= Derek Murphy (blogger) =

Derek Murphy is an American blogger and journalist known for writing the Marathon Investigation blog that investigates suspected cheaters at marathons, triathlons and other running events.

== Marathon Investigation Blog ==
Murphy became interested in investigating suspected marathon cheats after reading posts on LetsRun.com about Mike Rossi, suspected of cheating at the 2014 LeHigh Valley Marathon. This led him to start the Marathon Investigation website and blog in 2015, and to begin looking at individuals who might have cheated in order to qualify for the Boston Marathon. Over time, he began to look at cheats as well as so-called 'bib bandits' in other events.

Murphy compares race times to find likely cheaters, and assesses publicly available Strava data as well as race photos, chip splits and eyewitness statements to determine whether runners have cheated. His investigations are regularly picked up by national and international press, notably in the case of Murphy identifying over 300 cheats at the Honolulu Marathon.

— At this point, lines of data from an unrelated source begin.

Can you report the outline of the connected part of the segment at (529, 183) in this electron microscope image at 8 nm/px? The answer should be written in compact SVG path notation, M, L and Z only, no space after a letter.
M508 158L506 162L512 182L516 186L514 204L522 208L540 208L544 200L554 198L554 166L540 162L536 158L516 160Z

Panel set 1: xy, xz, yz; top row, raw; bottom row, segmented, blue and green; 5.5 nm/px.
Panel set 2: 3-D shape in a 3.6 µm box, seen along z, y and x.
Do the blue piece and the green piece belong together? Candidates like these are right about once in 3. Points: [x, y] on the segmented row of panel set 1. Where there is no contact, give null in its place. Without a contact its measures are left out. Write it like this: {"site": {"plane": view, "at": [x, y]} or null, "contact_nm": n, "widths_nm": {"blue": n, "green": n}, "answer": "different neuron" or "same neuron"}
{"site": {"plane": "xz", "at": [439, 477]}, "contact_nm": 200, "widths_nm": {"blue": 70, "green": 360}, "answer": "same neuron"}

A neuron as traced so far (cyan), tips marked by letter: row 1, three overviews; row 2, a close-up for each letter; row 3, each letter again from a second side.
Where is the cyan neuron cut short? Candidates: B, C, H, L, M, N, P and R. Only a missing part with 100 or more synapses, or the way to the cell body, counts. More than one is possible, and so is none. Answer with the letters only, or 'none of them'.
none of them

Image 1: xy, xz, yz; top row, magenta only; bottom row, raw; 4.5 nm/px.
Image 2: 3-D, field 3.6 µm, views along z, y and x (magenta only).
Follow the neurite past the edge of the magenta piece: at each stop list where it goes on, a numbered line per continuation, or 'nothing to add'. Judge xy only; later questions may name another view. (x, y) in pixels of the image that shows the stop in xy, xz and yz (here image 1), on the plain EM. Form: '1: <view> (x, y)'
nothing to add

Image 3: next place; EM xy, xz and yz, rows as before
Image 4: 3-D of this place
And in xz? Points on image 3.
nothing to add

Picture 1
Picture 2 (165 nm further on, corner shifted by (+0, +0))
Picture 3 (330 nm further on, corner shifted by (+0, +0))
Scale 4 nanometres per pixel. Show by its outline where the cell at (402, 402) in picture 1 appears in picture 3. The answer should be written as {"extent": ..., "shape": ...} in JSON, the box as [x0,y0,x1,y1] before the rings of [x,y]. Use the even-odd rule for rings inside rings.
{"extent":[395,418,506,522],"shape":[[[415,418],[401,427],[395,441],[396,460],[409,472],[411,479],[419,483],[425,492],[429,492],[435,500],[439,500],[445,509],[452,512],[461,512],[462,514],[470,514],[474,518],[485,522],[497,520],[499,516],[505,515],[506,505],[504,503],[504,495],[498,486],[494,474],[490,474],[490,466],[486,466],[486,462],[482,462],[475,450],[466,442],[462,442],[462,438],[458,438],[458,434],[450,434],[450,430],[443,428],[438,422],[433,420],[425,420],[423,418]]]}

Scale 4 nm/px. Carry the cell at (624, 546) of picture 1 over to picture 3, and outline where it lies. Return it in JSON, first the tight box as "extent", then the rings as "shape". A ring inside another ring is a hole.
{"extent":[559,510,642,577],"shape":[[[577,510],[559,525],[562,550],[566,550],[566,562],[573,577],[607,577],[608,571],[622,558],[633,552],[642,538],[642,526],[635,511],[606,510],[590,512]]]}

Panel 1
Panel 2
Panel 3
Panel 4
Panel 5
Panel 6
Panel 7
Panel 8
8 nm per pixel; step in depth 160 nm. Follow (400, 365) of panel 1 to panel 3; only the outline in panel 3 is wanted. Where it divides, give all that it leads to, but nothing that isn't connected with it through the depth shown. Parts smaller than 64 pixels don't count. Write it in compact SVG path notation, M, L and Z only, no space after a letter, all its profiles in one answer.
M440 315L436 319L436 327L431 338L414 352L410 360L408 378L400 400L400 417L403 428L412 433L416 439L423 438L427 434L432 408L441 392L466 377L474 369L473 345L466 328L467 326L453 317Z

An investigation by Murphy and others on running forums of Frank Meza, a "lifelong runner", also attracted widespread press. Meza supposedly ran "faster than the official world record" for his age group and was disqualified and banned from multiple races for suspected cheating. He subsequently took his own life, leading some to criticize an online culture that 'hounded' and 'bullied' suspected cheats.

=== Criticism ===

Murphy's approach has attracted criticism within the running community and from external commentators who feel his investigations expose people to disproportionate backlash for a relatively minor offense.

== Personal life ==
Murphy lives in Cincinnati, Ohio, where he works as a business analyst. He is married with two children and is a former runner himself.